I was eating duck leg confit last week when I had a revelation. The dense, lobe-like texture of a confit-ted duck leg drummet is very similar to the texture of a braised lamb shank. They're both comprised of lots of long, narrow, hard working muscles roped together with tendons and silverskin. So shouldn't a lamb shank take to confit preservation just like a duck leg?
To confit is to preserve by cooking in fat, then storing in said layer of fat. Unlike other fat-cooking methods (like deep frying) you need a fat that is solid at room temperature, like duck or pork fat. The fat seeps into every nook and cranny of the meat and smushes out any unwanted, bacteria-harboring oxygen. Since you cook the meat slowly over several hours, the fat and the meat reaches extremely high temperatures. It's like the slow version of sealing homemade pickles in a boiling water bath. The high temperatures force out the oxygen and basically pasteurize the foodstuffs. But the great thing about confit is that the meat deepens in flavor, like a stew mellowing a day or two after cooking.
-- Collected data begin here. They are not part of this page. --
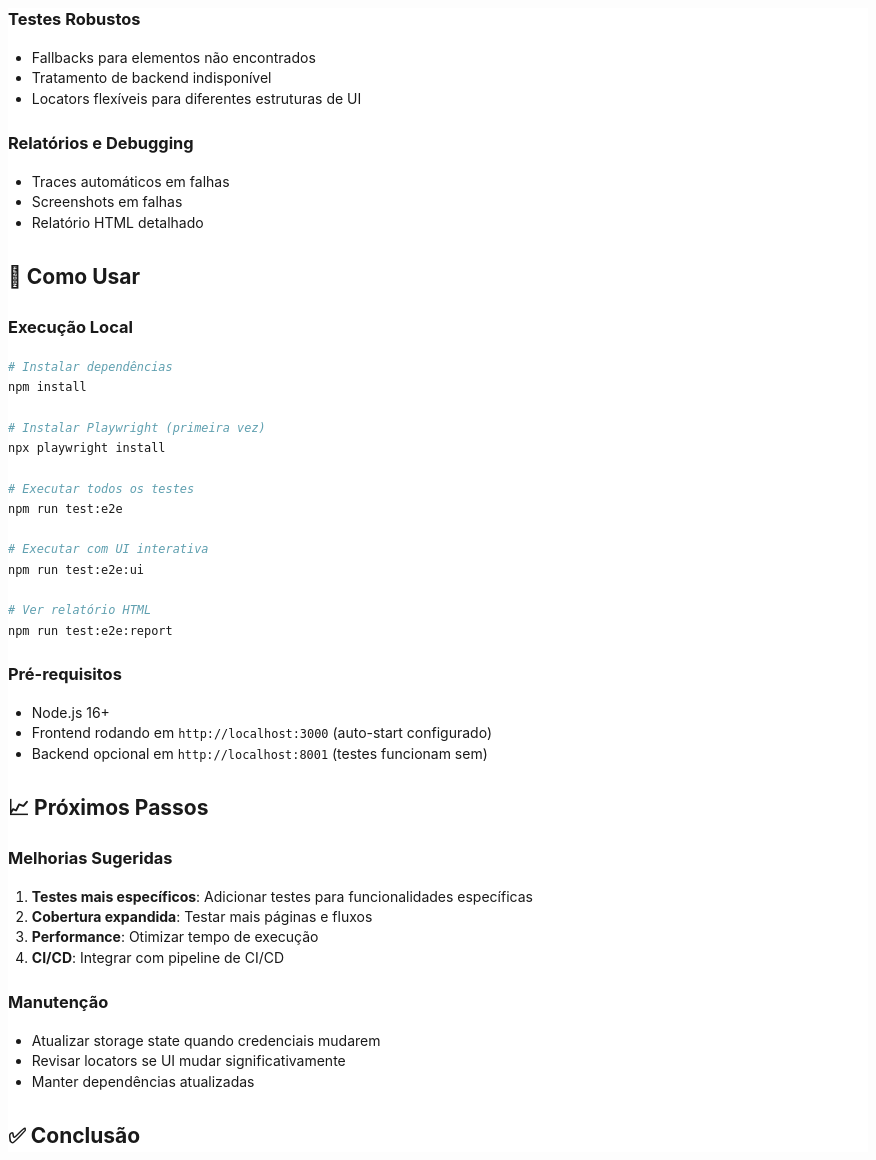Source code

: ### Testes Robustos
- Fallbacks para elementos não encontrados
- Tratamento de backend indisponível
- Locators flexíveis para diferentes estruturas de UI

### Relatórios e Debugging
- Traces automáticos em falhas
- Screenshots em falhas
- Relatório HTML detalhado

## 🚀 Como Usar

### Execução Local
```bash
# Instalar dependências
npm install

# Instalar Playwright (primeira vez)
npx playwright install

# Executar todos os testes
npm run test:e2e

# Executar com UI interativa
npm run test:e2e:ui

# Ver relatório HTML
npm run test:e2e:report
```

### Pré-requisitos
- Node.js 16+
- Frontend rodando em `http://localhost:3000` (auto-start configurado)
- Backend opcional em `http://localhost:8001` (testes funcionam sem)

## 📈 Próximos Passos

### Melhorias Sugeridas
1. **Testes mais específicos**: Adicionar testes para funcionalidades específicas
2. **Cobertura expandida**: Testar mais páginas e fluxos
3. **Performance**: Otimizar tempo de execução
4. **CI/CD**: Integrar com pipeline de CI/CD

### Manutenção
- Atualizar storage state quando credenciais mudarem
- Revisar locators se UI mudar significativamente
- Manter dependências atualizadas

## ✅ Conclusão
So first thing I need is fat. Lamb fat can have a bit of a gamey taste, which I don't mind, but I've never seen it for sale in quantity. But I did have six feet of back fat rolled up in the freezer. So I sliced it into 3/4" cubes and put it in a large casserole dish. It slowly rendered into lard over the course of 4 hours in the oven at 325 F. Then I poured it through a china cap (to strain out the crispy little bits) and popped it into the fridge. While this was happening, I prepped my lamb shanks. Unlike duck legs, lamb shanks have a good amount of silverskin. I worried this would impair the fat penetration, so I used a pairing knife to gently cut most of the visible silver skin out. Then I tossed them generously with salt and pepper. Some thyme and garlic finished off the flavorings. Now they'll rest overnight with the fat until tomorrow's confit-fest!